I had long conversations with a good friend Mike Caluan, who taught Aikido, so I decided to have a go. It was quite different from Karate-do much more relaxed and softer but equally devastating. I studied it briefly and it helped me to relax even more, but it still wasn't quite what I was looking for although it was a stepping stone to the internal arts and it gave me more answers. I also did some Taijiquan and Qi Gong locally but again it didn't feel right for me, not deep enough. I was still looking.
Then one fortuitous day quite by chance my Aikido teacher introduced me to Laoshr Damo Mitchell (When the student is ready, the teacher will appear) who was opening a Taijiquan class in the Aikido Dojo in Cardiff. I went along and soon realised that this is what I had been searching for. I was in my mid-forties and Damo was in his mid-twenties when he started teaching me, but I knew this young teacher was different, and what he was teaching was more profound, nothing like I had experienced before. This felt like an art rather than a sport. This is when I began my journey into the internal arts.
I studied Taijiquan, Nei Gong and for a short while Xingyiquan and Baguazhang with Damo, and Taijiquan and Nei Gong with Paul Mitchell, his father. Over the coming months my body began to slowly change, the small muscles and tissues softened and I began to relax properly. It felt so good, and this relaxation didn’t stop after training but carried through into my daily life. Over the next couple of years I found myself on a life changing course where my health got better. I became more sensitive to the movement of energy or Qi and I was finally beginning the long process of change. I remember the first time I experienced my lower Dan Tian or energy centre turning: it was a very strange sensation, I knew about this area of the body in a theoretical sense, but to experientially feel it was something else.
"Over the next couple of years I found myself on a life changing course where my health got better, I became more sensitive to the movement of energy or Qi and I was finally beginning the long process of change."

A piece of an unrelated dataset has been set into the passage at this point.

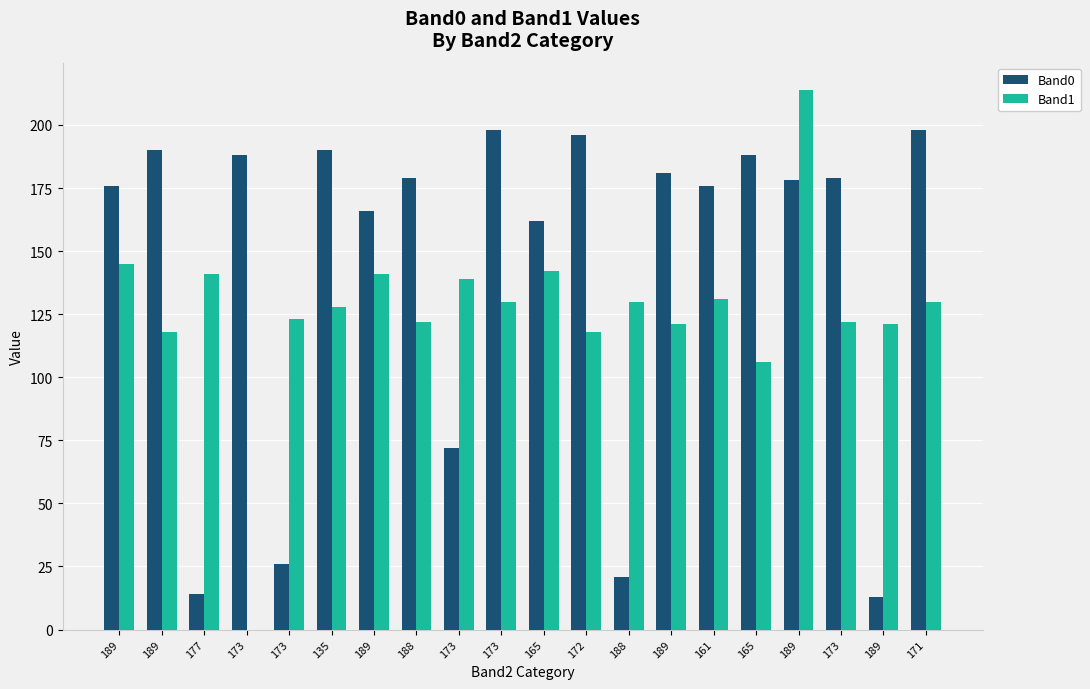

Where does the Band0 series first go above 179?

189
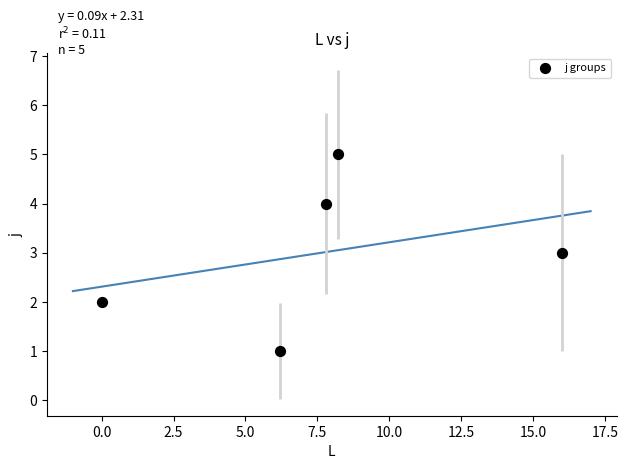

What is the average Y value?

3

Eventually Damo left Cardiff to travel to China and entrusted the class he had built up to me. I started out teaching a basic syllabus, but over the years Damo would teach me new things and my development continued. This was the early roots of Lotus Nei Gong and as an organisation it has grown massively and Damo now teaches in many countries around the world. I can not thank him enough for his kindness, patience and generosity in showing me this path and entrusting me with the lineage. I know I have a great responsibility to pass it on.

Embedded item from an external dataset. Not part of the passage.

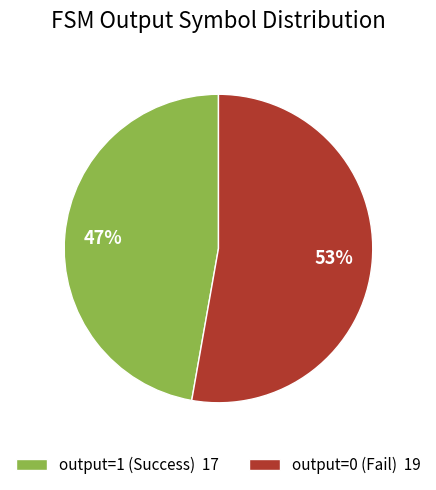

To the nearest percent, what portion does output=1 (Success) 17 represent?

47%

My personal training mainly consists of Taijiquan short and long forms, the Jian (Taijiquan sword), Qi Gong, Nei Gong and Nei Dan (Alchemy), Hunyuan Taijiquan 24 form, and finally Karate-do, although in a much softer and relaxed way than I practised it years ago. In 2019 I completed a three-year diploma in Chinese medicine, Acupuncture and Tui Na massage with Xian Tian College.
Even though I am a teacher, I see myself as a perpetual student: you should never stop learning. As a teacher my role is to help develop my students and pass on this information I been given to the best of my ability, so it can help others find ‘the way’ too. You have a lot of responsibility when you teach. Now it’s not about you, but about your students. I see it a bit like having children and watching them grow. Before it was about you, then it changes and now it’s about them.